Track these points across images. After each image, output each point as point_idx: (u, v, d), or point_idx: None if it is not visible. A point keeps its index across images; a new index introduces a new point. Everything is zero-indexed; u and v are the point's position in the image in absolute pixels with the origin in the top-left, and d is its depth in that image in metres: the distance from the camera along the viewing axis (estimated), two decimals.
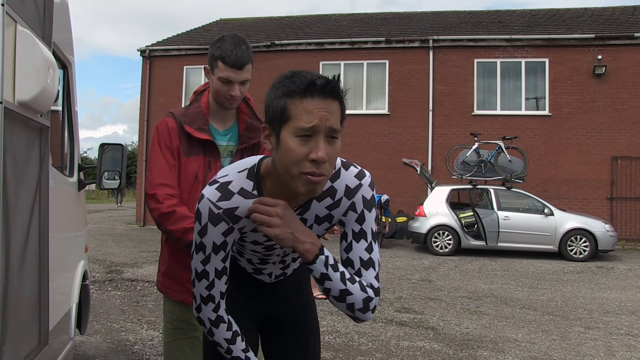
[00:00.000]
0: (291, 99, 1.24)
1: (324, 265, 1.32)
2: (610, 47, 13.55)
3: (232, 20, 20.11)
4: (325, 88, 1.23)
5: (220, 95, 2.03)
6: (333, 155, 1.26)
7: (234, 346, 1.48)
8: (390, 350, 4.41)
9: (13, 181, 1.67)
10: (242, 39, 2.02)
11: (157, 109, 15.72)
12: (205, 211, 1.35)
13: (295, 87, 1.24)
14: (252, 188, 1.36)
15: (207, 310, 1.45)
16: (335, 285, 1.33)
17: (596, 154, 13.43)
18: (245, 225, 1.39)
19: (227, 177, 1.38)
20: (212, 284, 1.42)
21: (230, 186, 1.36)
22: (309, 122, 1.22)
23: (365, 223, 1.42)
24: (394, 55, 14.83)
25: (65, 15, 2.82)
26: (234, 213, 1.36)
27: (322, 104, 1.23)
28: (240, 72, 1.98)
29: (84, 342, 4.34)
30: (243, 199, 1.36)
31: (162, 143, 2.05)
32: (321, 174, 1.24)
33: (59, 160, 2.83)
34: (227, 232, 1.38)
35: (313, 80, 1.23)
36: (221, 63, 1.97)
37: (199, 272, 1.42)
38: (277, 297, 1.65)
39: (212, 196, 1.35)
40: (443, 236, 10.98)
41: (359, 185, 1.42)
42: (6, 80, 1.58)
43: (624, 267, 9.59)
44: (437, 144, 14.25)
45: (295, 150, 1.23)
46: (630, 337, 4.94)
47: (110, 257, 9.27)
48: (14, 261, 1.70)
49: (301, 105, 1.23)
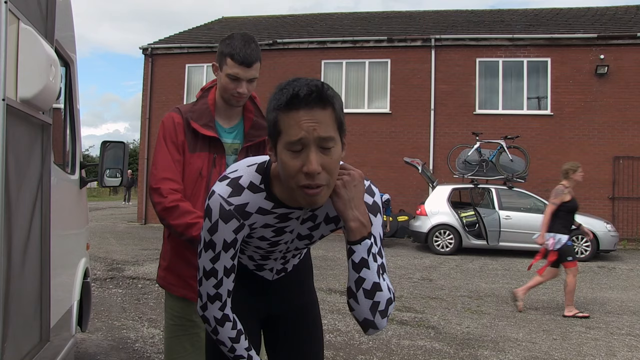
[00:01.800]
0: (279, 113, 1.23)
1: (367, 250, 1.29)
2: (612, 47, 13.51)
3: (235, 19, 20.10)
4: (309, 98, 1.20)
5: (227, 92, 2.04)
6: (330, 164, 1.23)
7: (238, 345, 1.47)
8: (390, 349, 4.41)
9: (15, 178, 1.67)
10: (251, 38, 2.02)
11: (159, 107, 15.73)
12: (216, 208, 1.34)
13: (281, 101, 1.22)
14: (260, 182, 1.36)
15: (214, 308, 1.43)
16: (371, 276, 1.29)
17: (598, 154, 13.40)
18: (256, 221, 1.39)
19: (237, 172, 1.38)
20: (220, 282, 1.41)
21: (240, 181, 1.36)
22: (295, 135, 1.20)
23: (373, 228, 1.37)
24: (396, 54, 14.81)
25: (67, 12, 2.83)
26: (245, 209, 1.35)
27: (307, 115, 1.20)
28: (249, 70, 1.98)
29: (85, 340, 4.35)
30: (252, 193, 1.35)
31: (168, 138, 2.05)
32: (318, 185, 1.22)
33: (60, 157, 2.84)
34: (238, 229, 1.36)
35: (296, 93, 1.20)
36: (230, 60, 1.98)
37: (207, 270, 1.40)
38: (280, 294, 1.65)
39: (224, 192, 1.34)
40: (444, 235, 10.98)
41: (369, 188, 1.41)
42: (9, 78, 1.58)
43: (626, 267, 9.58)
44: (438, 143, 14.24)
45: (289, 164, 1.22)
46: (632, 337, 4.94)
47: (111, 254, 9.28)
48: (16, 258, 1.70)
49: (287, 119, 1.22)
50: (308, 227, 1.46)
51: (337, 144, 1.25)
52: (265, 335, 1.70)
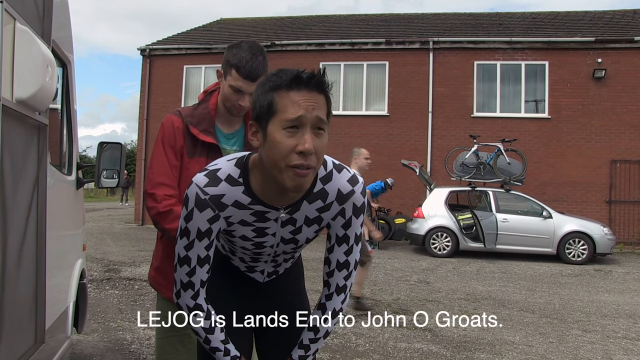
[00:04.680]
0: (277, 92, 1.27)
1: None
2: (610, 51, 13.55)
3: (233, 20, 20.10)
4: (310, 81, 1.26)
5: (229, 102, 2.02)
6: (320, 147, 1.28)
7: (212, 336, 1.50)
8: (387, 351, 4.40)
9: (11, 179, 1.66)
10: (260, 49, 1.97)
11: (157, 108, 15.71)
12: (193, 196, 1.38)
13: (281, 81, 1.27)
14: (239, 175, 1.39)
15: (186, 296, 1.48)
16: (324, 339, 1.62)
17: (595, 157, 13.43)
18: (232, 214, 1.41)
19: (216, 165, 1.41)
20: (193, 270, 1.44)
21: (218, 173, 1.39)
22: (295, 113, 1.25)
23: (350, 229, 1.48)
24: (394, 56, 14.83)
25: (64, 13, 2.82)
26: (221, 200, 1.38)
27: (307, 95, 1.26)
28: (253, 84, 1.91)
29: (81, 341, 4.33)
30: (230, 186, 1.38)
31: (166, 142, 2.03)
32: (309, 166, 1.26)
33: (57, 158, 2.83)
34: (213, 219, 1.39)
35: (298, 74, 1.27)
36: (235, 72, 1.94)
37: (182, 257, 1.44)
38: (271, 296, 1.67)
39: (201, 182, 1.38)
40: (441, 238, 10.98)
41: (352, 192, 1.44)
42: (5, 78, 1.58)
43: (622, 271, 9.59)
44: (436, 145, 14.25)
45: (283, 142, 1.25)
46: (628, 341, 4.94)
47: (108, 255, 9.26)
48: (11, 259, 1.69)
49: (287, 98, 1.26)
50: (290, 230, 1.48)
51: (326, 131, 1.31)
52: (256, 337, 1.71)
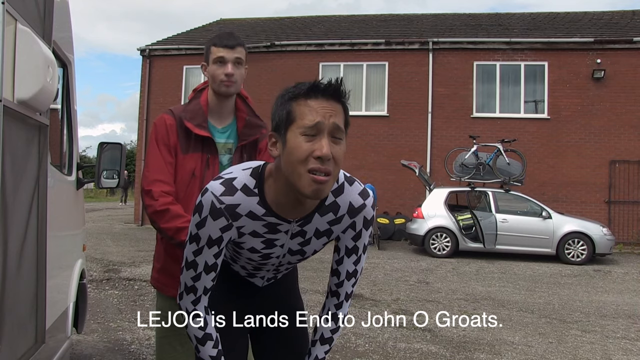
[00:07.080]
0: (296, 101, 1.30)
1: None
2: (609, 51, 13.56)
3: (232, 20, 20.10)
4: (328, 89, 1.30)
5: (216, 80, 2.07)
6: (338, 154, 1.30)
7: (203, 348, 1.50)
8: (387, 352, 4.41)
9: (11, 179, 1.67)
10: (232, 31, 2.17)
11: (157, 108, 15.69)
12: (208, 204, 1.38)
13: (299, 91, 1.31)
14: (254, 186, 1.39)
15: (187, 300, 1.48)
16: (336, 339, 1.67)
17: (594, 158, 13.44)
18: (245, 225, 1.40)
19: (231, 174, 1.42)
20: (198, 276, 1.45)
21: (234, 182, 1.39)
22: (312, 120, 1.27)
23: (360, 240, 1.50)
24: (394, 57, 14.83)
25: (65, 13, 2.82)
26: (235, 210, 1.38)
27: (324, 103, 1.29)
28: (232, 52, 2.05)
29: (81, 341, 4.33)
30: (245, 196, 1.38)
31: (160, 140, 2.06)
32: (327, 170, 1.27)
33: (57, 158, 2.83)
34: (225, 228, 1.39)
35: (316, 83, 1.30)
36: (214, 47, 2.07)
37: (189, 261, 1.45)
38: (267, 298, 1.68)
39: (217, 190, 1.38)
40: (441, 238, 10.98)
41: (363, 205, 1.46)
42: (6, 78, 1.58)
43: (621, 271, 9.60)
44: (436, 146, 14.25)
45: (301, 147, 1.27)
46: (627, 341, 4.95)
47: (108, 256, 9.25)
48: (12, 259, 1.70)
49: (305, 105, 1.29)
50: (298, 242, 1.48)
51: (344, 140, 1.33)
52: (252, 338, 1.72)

__DIRECTIONS FOR THIS TASK__. Your answer should set down the listing verbatim and leave out its images.

__ANSWER SPACE__.
Track these points across images. After each image, output each point as point_idx: (u, v, d), or point_idx: None if it is not visible. A point keeps its index across images; a new index introduces a new point. Everything is zero-indexed; u and v are the point's position in the image in absolute pixels with the origin in the top-left, and d is its depth in that image in metres: the distance from the camera along the viewing axis (estimated), two decimals.
[00:00.000]
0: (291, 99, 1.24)
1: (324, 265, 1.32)
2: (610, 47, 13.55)
3: (232, 20, 20.11)
4: (325, 88, 1.23)
5: (220, 95, 2.03)
6: (333, 155, 1.26)
7: (234, 346, 1.48)
8: (390, 350, 4.41)
9: (13, 181, 1.67)
10: (242, 39, 2.02)
11: (157, 109, 15.72)
12: (205, 211, 1.35)
13: (295, 87, 1.24)
14: (252, 188, 1.36)
15: (207, 310, 1.45)
16: (335, 285, 1.33)
17: (596, 154, 13.43)
18: (245, 225, 1.39)
19: (227, 177, 1.38)
20: (212, 284, 1.42)
21: (230, 186, 1.36)
22: (309, 122, 1.22)
23: (365, 223, 1.42)
24: (394, 55, 14.83)
25: (65, 15, 2.82)
26: (234, 213, 1.36)
27: (322, 104, 1.23)
28: (240, 72, 1.98)
29: (84, 342, 4.34)
30: (243, 199, 1.36)
31: (162, 143, 2.05)
32: (321, 174, 1.24)
33: (59, 160, 2.83)
34: (227, 232, 1.38)
35: (313, 80, 1.23)
36: (221, 63, 1.97)
37: (199, 272, 1.42)
38: (277, 297, 1.65)
39: (212, 196, 1.35)
40: (443, 236, 10.98)
41: (359, 185, 1.42)
42: (6, 80, 1.58)
43: (624, 267, 9.59)
44: (437, 144, 14.25)
45: (295, 150, 1.23)
46: (630, 337, 4.94)
47: (110, 257, 9.27)
48: (14, 261, 1.70)
49: (301, 105, 1.23)
[00:01.800]
0: (279, 113, 1.23)
1: (367, 250, 1.29)
2: (612, 47, 13.51)
3: (235, 19, 20.10)
4: (309, 98, 1.20)
5: (227, 92, 2.04)
6: (330, 164, 1.23)
7: (238, 345, 1.47)
8: (390, 349, 4.41)
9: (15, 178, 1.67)
10: (251, 38, 2.02)
11: (159, 107, 15.73)
12: (216, 208, 1.34)
13: (281, 101, 1.22)
14: (260, 182, 1.36)
15: (214, 308, 1.43)
16: (371, 276, 1.29)
17: (598, 154, 13.40)
18: (256, 221, 1.39)
19: (237, 172, 1.38)
20: (220, 282, 1.41)
21: (240, 181, 1.36)
22: (295, 135, 1.20)
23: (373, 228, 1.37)
24: (396, 54, 14.81)
25: (67, 12, 2.83)
26: (245, 209, 1.35)
27: (307, 115, 1.20)
28: (249, 70, 1.98)
29: (85, 340, 4.35)
30: (252, 193, 1.35)
31: (168, 138, 2.05)
32: (318, 185, 1.22)
33: (60, 157, 2.84)
34: (238, 229, 1.36)
35: (296, 93, 1.20)
36: (230, 60, 1.98)
37: (207, 270, 1.40)
38: (280, 294, 1.65)
39: (224, 192, 1.34)
40: (444, 235, 10.98)
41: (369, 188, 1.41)
42: (9, 78, 1.58)
43: (626, 267, 9.58)
44: (438, 143, 14.24)
45: (289, 164, 1.22)
46: (632, 337, 4.94)
47: (111, 254, 9.28)
48: (16, 258, 1.70)
49: (287, 119, 1.22)
50: (308, 227, 1.46)
51: (337, 144, 1.25)
52: (265, 335, 1.70)
[00:04.680]
0: (277, 92, 1.27)
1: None
2: (610, 51, 13.55)
3: (233, 20, 20.10)
4: (310, 81, 1.26)
5: (229, 102, 2.02)
6: (320, 147, 1.28)
7: (212, 336, 1.50)
8: (387, 351, 4.40)
9: (11, 179, 1.66)
10: (260, 49, 1.97)
11: (157, 108, 15.71)
12: (193, 196, 1.38)
13: (281, 81, 1.27)
14: (239, 175, 1.39)
15: (186, 296, 1.48)
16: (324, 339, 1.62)
17: (595, 157, 13.43)
18: (232, 214, 1.41)
19: (216, 165, 1.41)
20: (193, 270, 1.44)
21: (218, 173, 1.39)
22: (295, 113, 1.25)
23: (350, 229, 1.48)
24: (394, 56, 14.83)
25: (64, 13, 2.82)
26: (221, 200, 1.38)
27: (307, 95, 1.26)
28: (253, 84, 1.91)
29: (81, 341, 4.33)
30: (230, 186, 1.38)
31: (166, 142, 2.03)
32: (309, 166, 1.26)
33: (57, 158, 2.83)
34: (213, 219, 1.39)
35: (298, 74, 1.27)
36: (235, 72, 1.94)
37: (182, 257, 1.44)
38: (271, 296, 1.67)
39: (201, 182, 1.38)
40: (441, 238, 10.98)
41: (352, 192, 1.44)
42: (5, 78, 1.58)
43: (622, 271, 9.59)
44: (436, 145, 14.25)
45: (283, 142, 1.25)
46: (628, 341, 4.94)
47: (108, 255, 9.26)
48: (11, 259, 1.69)
49: (287, 98, 1.26)
50: (290, 230, 1.48)
51: (326, 131, 1.31)
52: (256, 337, 1.71)
[00:07.080]
0: (296, 101, 1.30)
1: None
2: (609, 51, 13.56)
3: (232, 20, 20.10)
4: (328, 89, 1.30)
5: (216, 80, 2.07)
6: (338, 154, 1.30)
7: (203, 348, 1.50)
8: (387, 352, 4.41)
9: (11, 179, 1.67)
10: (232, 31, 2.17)
11: (157, 108, 15.69)
12: (208, 204, 1.38)
13: (299, 91, 1.31)
14: (254, 186, 1.39)
15: (187, 300, 1.48)
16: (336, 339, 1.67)
17: (594, 158, 13.44)
18: (245, 225, 1.40)
19: (231, 174, 1.42)
20: (198, 276, 1.45)
21: (234, 182, 1.39)
22: (312, 120, 1.27)
23: (360, 240, 1.50)
24: (394, 57, 14.83)
25: (65, 13, 2.82)
26: (235, 210, 1.38)
27: (324, 103, 1.29)
28: (232, 52, 2.05)
29: (81, 341, 4.33)
30: (245, 196, 1.38)
31: (160, 140, 2.06)
32: (327, 170, 1.27)
33: (57, 158, 2.83)
34: (225, 228, 1.39)
35: (316, 83, 1.30)
36: (214, 47, 2.07)
37: (189, 261, 1.45)
38: (267, 298, 1.68)
39: (217, 190, 1.38)
40: (441, 238, 10.98)
41: (363, 205, 1.46)
42: (6, 78, 1.58)
43: (621, 271, 9.60)
44: (436, 146, 14.25)
45: (301, 147, 1.27)
46: (627, 341, 4.95)
47: (108, 256, 9.25)
48: (12, 259, 1.70)
49: (305, 105, 1.29)
50: (298, 242, 1.48)
51: (344, 140, 1.33)
52: (252, 338, 1.72)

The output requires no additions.